The request: Which lines in the entries below contain the string "what"? Extract each of them, treating uppercase and lowercase letters as different.

+-------+

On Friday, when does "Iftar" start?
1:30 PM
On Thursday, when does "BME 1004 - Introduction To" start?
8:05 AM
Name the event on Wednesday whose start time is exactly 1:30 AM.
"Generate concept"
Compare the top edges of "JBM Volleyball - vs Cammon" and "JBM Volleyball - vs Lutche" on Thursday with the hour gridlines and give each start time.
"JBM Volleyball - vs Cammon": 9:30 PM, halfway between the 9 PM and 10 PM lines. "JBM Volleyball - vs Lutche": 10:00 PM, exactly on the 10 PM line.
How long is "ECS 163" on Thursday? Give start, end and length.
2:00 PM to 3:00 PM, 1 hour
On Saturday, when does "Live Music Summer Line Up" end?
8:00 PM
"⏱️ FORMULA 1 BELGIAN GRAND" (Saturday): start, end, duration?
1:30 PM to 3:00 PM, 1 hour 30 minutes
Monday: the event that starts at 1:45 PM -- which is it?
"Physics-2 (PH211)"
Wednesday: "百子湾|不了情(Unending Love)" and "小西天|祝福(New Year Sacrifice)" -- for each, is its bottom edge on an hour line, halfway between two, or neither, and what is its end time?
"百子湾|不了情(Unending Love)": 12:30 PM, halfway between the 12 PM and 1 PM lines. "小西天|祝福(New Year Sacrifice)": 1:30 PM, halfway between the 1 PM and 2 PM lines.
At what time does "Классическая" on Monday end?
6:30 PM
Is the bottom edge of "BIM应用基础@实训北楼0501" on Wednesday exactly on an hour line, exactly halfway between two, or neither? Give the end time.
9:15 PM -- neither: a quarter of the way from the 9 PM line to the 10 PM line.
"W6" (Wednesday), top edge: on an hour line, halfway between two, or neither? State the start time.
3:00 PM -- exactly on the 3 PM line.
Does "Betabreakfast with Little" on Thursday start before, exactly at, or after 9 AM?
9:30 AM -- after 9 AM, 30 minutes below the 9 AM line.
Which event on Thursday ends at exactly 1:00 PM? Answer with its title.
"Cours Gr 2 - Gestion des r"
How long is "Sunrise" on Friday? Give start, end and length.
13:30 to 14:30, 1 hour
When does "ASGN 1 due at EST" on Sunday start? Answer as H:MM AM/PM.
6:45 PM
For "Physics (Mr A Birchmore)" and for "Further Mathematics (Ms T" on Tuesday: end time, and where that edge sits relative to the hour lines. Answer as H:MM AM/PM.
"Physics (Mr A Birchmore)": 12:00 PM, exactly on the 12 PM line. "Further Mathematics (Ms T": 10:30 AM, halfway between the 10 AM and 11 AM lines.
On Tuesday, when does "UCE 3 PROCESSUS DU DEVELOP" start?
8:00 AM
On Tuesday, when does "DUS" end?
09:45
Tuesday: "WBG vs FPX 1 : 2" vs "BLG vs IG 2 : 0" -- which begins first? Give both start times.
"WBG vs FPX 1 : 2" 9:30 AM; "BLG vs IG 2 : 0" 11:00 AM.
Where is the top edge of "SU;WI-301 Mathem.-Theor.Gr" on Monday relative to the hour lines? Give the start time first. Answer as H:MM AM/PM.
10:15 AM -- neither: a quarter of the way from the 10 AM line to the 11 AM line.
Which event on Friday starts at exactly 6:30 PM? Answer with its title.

+-------+

Exercise solution:
Wednesday: "百子湾|不了情(Unending Love)" and "小西天|祝福(New Year Sacrifice)" -- for each, is its bottom edge on an hour line, halfway between two, or neither, and what is its end time?
At what time does "Классическая" on Monday end?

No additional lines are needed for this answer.